=== TEXT EXTRACT ===

The single large surface
bubble is a blister, common when the surface of a wrought piece
is overheated. Compare it to the radiograph of R666. The latter
does show the characteristic deep pattern of porosity of an at least
partially melted copper object.

[..]



I'm fascinated by the "meteoric copper" idea.


'meteoric copper' is copper precipitated by the action of 'meteoric
water'. See http://www.webref.org/geology/m/meteoric_water.htm and
http://www.ocf.berkeley.edu/~tarcuri/finalproposal.html

"After hydrofracturing, temperature gradients and increased
permeability along fractures caused meteoric waters to circulate
through the pluton, effectively leaching metals from the porphyry
and precipitating them in hypogene, hydrothermal veins."

Apart from that, your interpretation of the term 'meteoric' as
referring to wacking great lumps of copper from space is
understandable but incorrect.


I'm ok with the notion that elements up to Iron are formed by gradual fusion
processes inside stars.

===

:: AIM ::
Print the part of the meteoric copper passage starting with "Apart from that, your" and going on through "processes inside stars.", word for word. The lines that come next have nothing to do with the meteoric copper passage.

=== LISTED ENTRIES ===

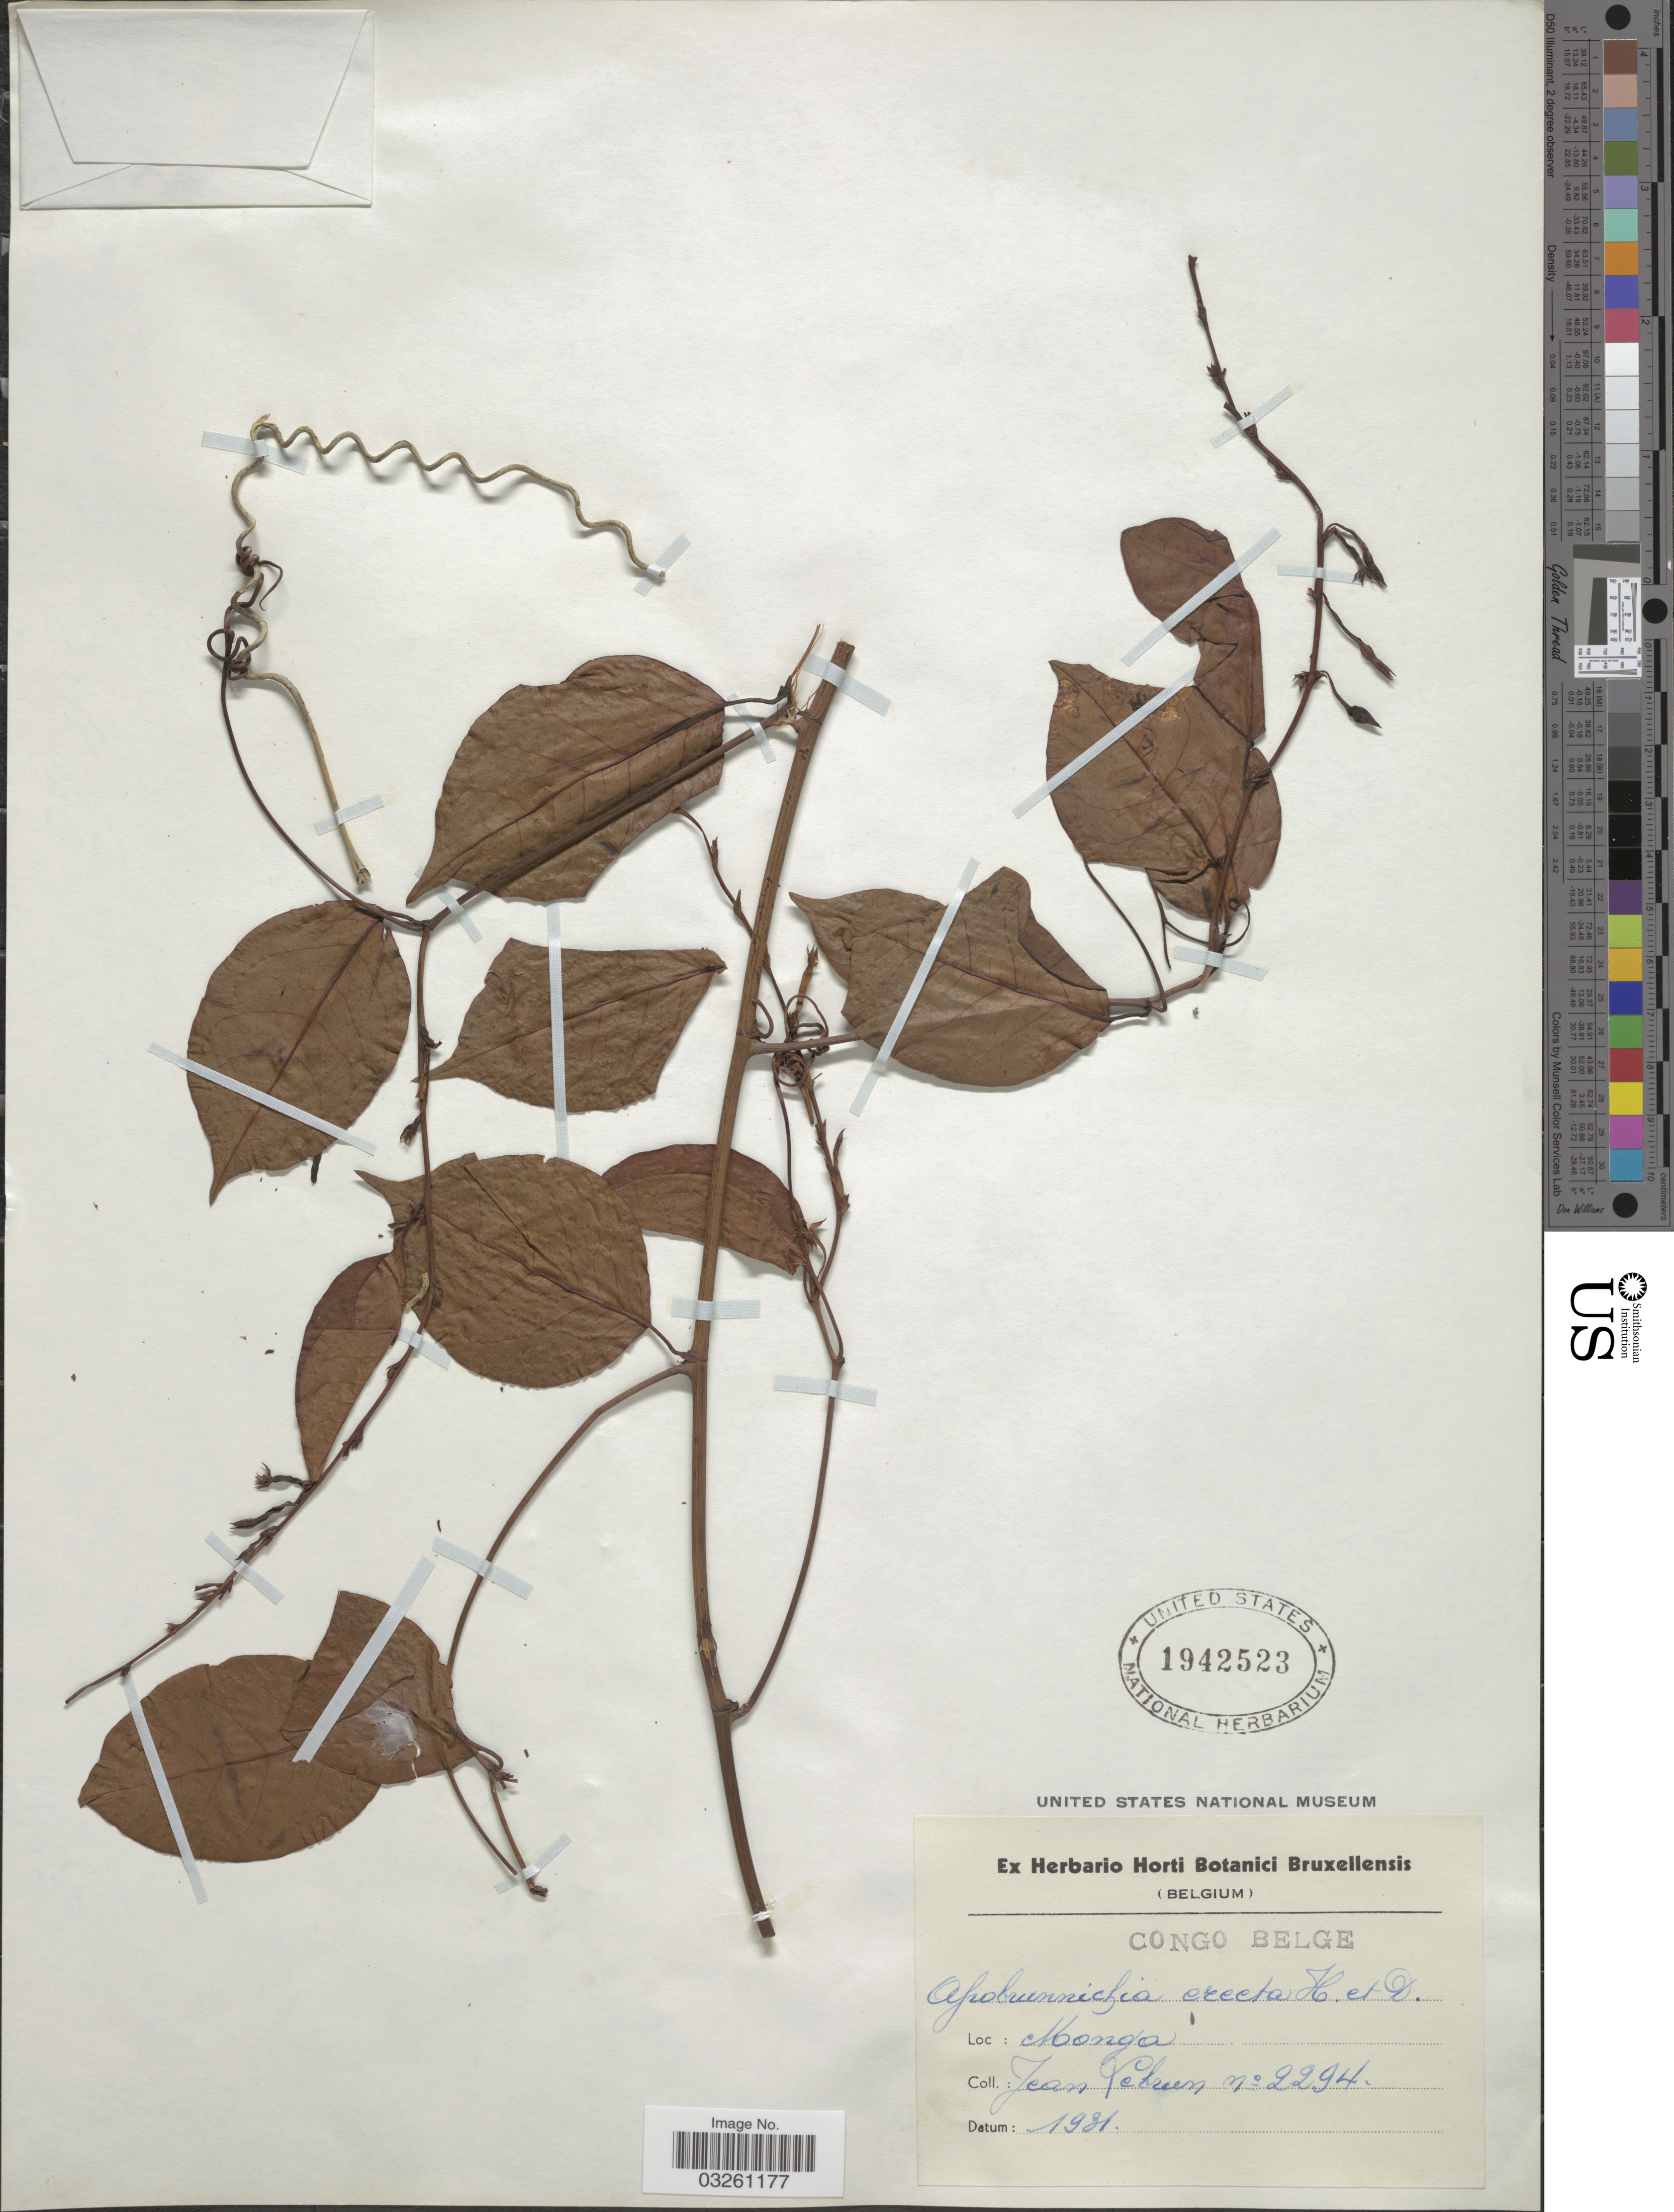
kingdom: Plantae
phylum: Tracheophyta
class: Magnoliopsida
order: Caryophyllales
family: Polygonaceae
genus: Afrobrunnichia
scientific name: Afrobrunnichia erecta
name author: (Asch.) Hutch. & Dalziel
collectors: J. A. Lebrun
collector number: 2294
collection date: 1931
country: Congo, Democratic Republic of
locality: Congo Belge. Monga.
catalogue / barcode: US 1942523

===

:: RESPONSE ::
Apart from that, your interpretation of the term 'meteoric' as
referring to wacking great lumps of copper from space is
understandable but incorrect.


I'm ok with the notion that elements up to Iron are formed by gradual fusion
processes inside stars.